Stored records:
'''

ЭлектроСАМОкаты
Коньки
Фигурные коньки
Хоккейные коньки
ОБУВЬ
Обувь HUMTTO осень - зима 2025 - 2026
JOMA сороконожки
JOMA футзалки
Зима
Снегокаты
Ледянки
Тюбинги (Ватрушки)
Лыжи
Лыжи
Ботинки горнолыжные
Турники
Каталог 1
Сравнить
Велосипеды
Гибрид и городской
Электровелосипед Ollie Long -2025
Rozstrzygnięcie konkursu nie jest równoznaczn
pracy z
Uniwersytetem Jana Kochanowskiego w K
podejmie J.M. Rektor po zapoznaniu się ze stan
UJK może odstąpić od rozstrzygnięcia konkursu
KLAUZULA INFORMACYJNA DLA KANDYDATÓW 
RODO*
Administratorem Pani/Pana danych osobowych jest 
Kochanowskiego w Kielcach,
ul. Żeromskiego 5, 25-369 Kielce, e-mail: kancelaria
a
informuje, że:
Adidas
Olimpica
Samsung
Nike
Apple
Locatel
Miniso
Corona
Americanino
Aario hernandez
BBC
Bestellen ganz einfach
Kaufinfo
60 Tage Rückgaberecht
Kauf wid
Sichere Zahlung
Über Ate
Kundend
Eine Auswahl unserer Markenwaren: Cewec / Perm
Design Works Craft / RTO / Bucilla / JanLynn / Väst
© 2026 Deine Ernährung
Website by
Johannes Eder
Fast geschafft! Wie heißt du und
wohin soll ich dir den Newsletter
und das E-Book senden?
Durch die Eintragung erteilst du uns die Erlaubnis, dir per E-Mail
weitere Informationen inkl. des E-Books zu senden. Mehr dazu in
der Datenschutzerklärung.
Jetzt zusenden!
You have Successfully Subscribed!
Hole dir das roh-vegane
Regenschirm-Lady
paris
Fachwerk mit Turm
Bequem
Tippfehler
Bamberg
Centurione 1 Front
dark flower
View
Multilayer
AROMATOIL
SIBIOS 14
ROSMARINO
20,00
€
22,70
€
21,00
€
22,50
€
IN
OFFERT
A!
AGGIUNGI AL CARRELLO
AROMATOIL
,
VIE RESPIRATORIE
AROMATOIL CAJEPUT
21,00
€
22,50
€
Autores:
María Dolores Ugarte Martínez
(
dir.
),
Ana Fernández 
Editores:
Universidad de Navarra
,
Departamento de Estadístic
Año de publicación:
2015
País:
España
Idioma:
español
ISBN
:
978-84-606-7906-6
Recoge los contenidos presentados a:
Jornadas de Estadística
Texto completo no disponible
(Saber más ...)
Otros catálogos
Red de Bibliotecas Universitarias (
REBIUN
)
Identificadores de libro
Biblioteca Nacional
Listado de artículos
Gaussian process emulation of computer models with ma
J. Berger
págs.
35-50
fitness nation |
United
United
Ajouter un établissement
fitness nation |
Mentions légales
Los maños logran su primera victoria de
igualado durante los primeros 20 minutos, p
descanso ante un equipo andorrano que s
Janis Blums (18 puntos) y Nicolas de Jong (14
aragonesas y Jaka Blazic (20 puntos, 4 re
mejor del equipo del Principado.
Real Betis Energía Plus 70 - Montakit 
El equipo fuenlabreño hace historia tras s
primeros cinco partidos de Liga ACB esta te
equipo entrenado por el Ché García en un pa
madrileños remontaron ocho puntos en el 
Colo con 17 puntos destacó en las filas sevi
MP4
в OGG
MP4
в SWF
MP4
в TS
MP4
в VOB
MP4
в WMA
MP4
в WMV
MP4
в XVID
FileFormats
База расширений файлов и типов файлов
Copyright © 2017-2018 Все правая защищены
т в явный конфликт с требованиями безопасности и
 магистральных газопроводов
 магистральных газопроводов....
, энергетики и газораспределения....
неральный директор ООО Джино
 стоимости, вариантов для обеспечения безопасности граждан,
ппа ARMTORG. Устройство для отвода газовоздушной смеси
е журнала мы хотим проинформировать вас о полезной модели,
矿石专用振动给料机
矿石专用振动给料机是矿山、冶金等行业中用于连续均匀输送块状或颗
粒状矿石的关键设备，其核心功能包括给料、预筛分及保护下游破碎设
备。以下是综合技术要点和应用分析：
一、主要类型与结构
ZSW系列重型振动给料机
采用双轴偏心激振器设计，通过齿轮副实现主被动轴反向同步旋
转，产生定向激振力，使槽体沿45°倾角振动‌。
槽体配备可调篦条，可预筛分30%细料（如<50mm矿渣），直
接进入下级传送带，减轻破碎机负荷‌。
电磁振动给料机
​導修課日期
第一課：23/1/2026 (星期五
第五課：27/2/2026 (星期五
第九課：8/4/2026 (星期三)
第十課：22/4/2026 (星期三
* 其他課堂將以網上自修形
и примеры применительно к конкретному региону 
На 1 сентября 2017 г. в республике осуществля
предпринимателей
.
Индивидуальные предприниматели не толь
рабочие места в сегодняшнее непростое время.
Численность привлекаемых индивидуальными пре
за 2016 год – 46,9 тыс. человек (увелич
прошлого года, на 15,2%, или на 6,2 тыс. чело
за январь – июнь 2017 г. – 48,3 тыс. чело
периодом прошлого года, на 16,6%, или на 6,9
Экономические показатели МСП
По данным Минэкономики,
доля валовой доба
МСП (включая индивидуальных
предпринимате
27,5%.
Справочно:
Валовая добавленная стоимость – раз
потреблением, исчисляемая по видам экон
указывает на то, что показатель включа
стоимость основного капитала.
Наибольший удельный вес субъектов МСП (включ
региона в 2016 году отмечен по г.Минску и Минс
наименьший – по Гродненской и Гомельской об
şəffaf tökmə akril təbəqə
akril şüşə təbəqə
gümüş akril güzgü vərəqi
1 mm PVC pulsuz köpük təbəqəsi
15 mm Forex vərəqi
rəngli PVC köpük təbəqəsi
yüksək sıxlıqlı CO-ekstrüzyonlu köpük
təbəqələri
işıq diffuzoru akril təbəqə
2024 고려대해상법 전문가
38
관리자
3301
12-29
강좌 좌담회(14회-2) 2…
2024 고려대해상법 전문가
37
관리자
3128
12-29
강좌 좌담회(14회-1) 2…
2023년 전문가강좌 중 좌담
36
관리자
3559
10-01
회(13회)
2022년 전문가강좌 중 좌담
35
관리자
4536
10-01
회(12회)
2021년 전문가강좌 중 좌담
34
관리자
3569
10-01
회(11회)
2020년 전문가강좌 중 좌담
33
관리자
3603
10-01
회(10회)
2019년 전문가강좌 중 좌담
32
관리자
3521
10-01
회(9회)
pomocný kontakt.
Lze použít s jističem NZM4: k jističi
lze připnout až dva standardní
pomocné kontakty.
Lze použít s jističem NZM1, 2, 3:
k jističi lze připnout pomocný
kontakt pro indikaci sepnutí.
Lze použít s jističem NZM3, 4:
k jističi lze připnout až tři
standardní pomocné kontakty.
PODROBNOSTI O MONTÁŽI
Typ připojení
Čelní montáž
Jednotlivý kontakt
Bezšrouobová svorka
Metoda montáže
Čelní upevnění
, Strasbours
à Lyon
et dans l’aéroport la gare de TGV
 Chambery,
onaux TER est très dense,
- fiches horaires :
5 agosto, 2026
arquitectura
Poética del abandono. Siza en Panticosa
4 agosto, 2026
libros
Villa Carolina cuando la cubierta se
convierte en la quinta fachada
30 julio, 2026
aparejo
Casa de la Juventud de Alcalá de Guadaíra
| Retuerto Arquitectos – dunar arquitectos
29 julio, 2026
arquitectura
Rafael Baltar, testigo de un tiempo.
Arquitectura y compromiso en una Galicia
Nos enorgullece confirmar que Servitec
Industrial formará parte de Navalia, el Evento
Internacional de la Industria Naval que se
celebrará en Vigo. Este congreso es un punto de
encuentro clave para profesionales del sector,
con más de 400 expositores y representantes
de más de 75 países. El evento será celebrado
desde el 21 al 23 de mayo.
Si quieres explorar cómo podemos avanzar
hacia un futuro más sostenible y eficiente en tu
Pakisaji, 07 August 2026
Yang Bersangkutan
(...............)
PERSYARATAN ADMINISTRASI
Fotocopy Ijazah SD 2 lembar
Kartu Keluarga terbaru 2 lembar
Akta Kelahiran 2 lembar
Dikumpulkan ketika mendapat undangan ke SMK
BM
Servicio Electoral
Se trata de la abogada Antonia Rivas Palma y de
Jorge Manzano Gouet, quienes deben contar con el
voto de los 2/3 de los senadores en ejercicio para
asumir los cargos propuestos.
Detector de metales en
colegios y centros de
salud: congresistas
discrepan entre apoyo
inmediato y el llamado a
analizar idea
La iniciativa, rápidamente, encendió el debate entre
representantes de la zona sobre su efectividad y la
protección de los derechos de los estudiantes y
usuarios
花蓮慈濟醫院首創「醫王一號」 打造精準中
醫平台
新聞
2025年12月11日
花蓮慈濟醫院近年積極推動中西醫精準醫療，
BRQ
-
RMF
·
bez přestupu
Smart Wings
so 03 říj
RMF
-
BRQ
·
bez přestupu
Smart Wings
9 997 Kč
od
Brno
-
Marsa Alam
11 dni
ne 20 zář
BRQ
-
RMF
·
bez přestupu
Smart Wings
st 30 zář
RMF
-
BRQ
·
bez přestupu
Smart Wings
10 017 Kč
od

'''

To-do item: Report how many lines of the entries hold the word "konkursu". Nothing else is needed.

Finished task: 2